Förderfähige Kosten

In EU-Projekten entstehende Kosten können unterteilt werden in förderfähige und nicht förderfähige Kosten. Förderfähige Kosten werden über das Projekt erstattet. Nicht förderfähige Kosten müssen aus anderen Mitteln finanziert werden.

Schmuckbild

Adobe Stock / nmann77

Artikel 6.1 des Grant Agreements (GA) legt die Kriterien für die Förderfähigkeit der Kosten fest.

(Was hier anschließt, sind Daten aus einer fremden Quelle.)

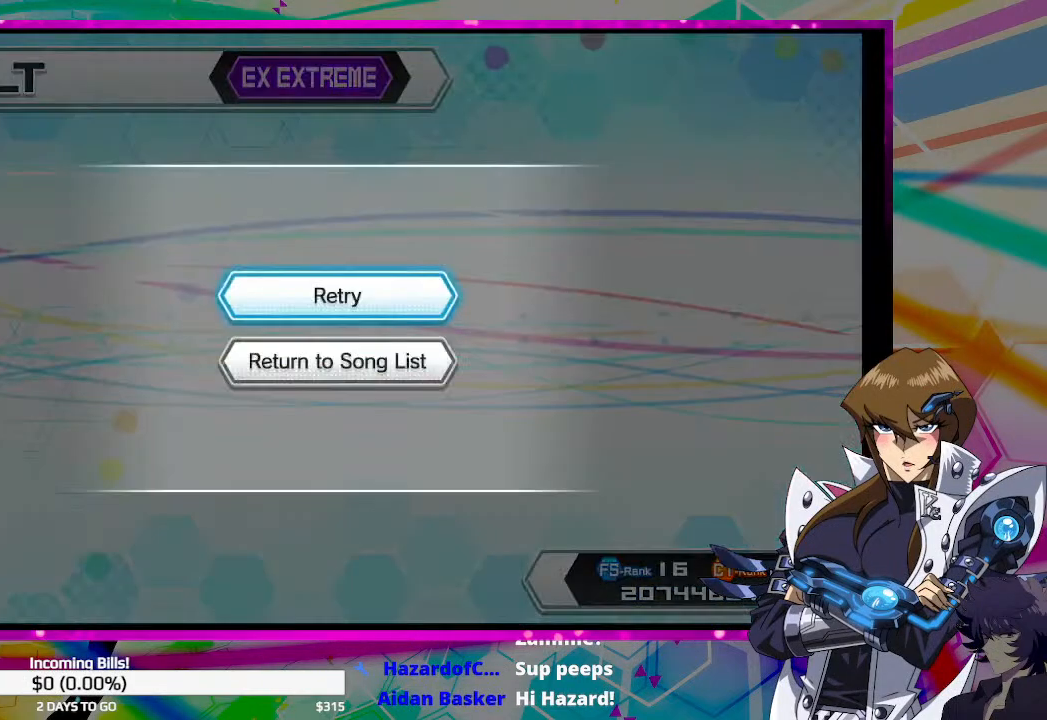
{"buttons": ["CIRCLE"], "left_stick": "center", "right_stick": "center", "events": [[400, "CIRCLE", "down"]]}
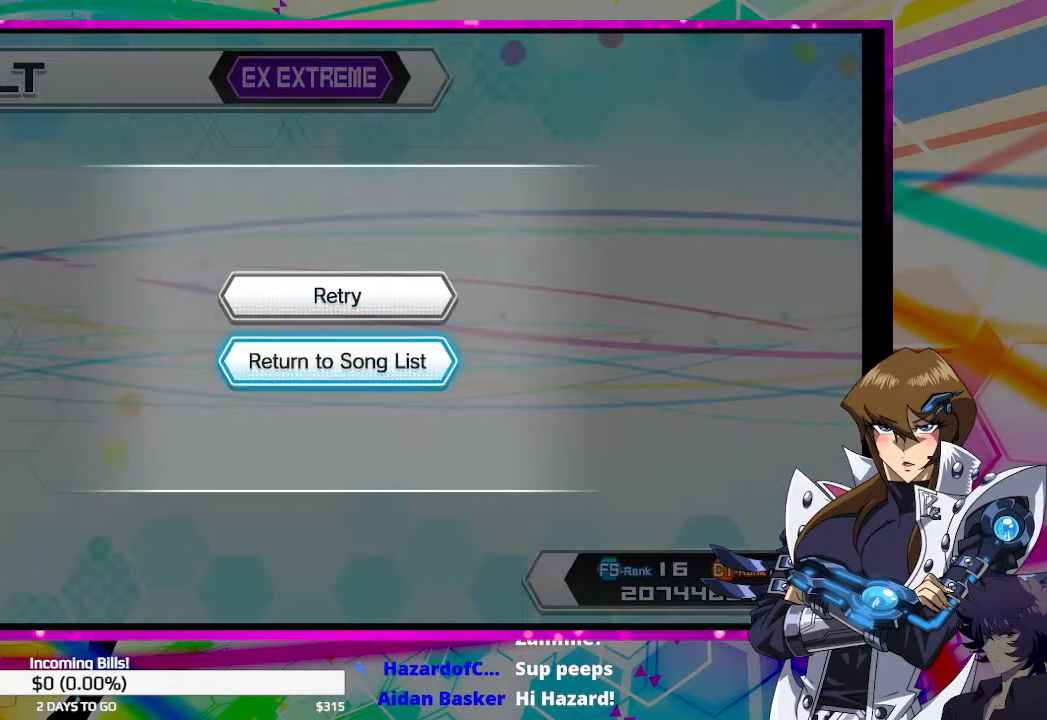
{"buttons": [], "left_stick": "center", "right_stick": "center", "events": [[33, "CIRCLE", "up"], [100, "CIRCLE", "down"], [200, "CIRCLE", "up"]]}
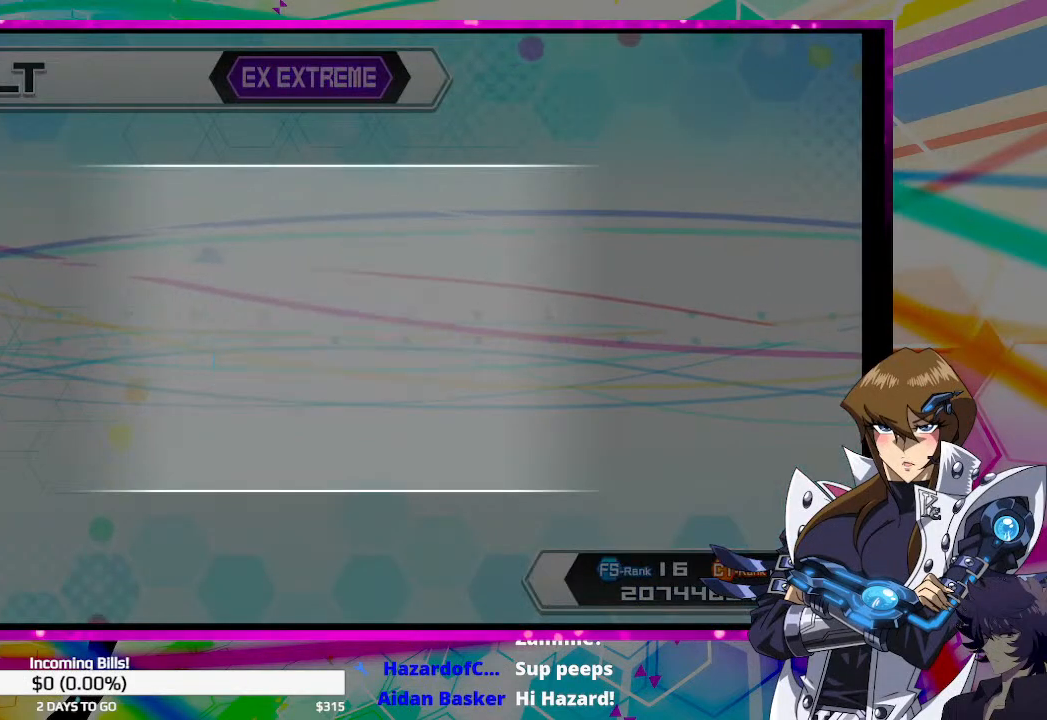
{"buttons": [], "left_stick": "center", "right_stick": "center", "events": []}
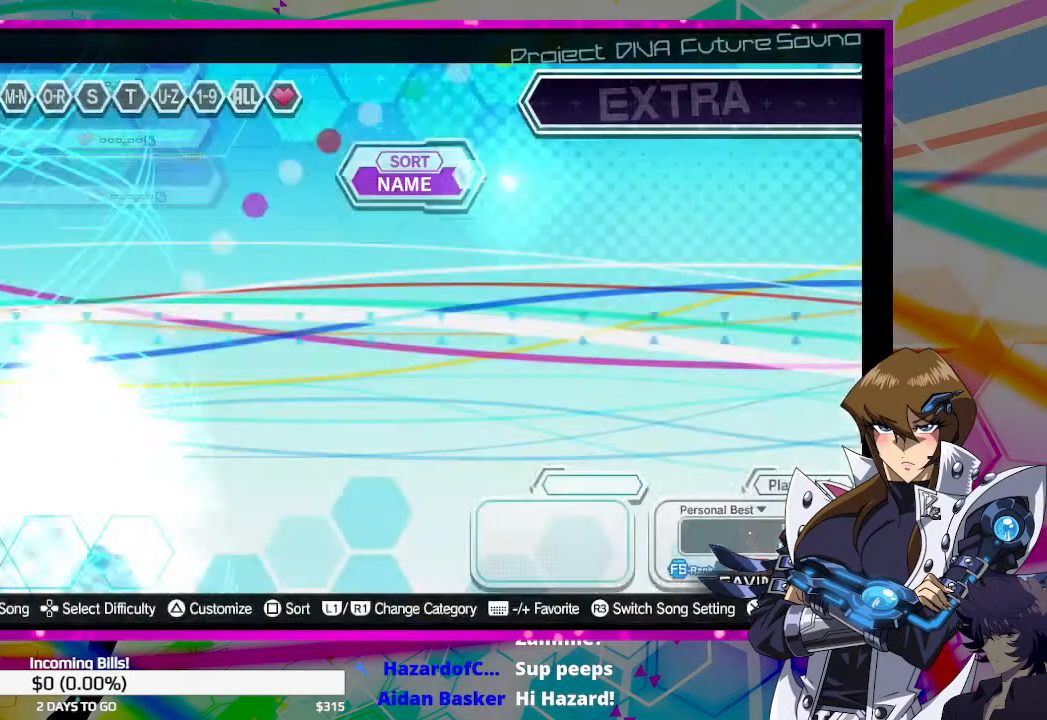
{"buttons": [], "left_stick": "center", "right_stick": "center", "events": []}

Nicht förderfähige Kosten sind in Artikel 6.3 GA geregelt.

Förderfähige Kosten

Förderfähige Kosten müssen nach Art. 6.1 GA folgende Voraussetzungen erfüllen:

Tatsächliche Kosten

  • Sie müssen dem Teilnehmenden tatsächlich entstanden sein.
  • Sie sind während der Projektlaufzeit angefallen, mit Ausnahme der Kosten für die Abschlussberichte.
  • Sie sind im Kostenvoranschlag in den entsprechenden Budgetkategorien in Artikel 6.2 und Anhang 2 ausgewiesen.
  • Sie sind für die Durchführung des Projekts, wie in Anhang 1 beschrieben, erforderlich.
  • Sie sind identifizierbar, kontrollierbar und in der Buchführung des Teilnehmenden entsprechend der intern geltenden Rechnungslegungsgrundsätze und Kostenrechnungsverfahren erfasst.
  • Sie genügen den Anforderungen der geltenden steuer-, arbeits- und sozialrechtlichen Bestimmungen. Sie sind angemessen, gerechtfertigt und entsprechen dem Grundsatz der Wirtschaftlichkeit der Haushaltsführung, insbesondere Sparsamkeit und Effizienz.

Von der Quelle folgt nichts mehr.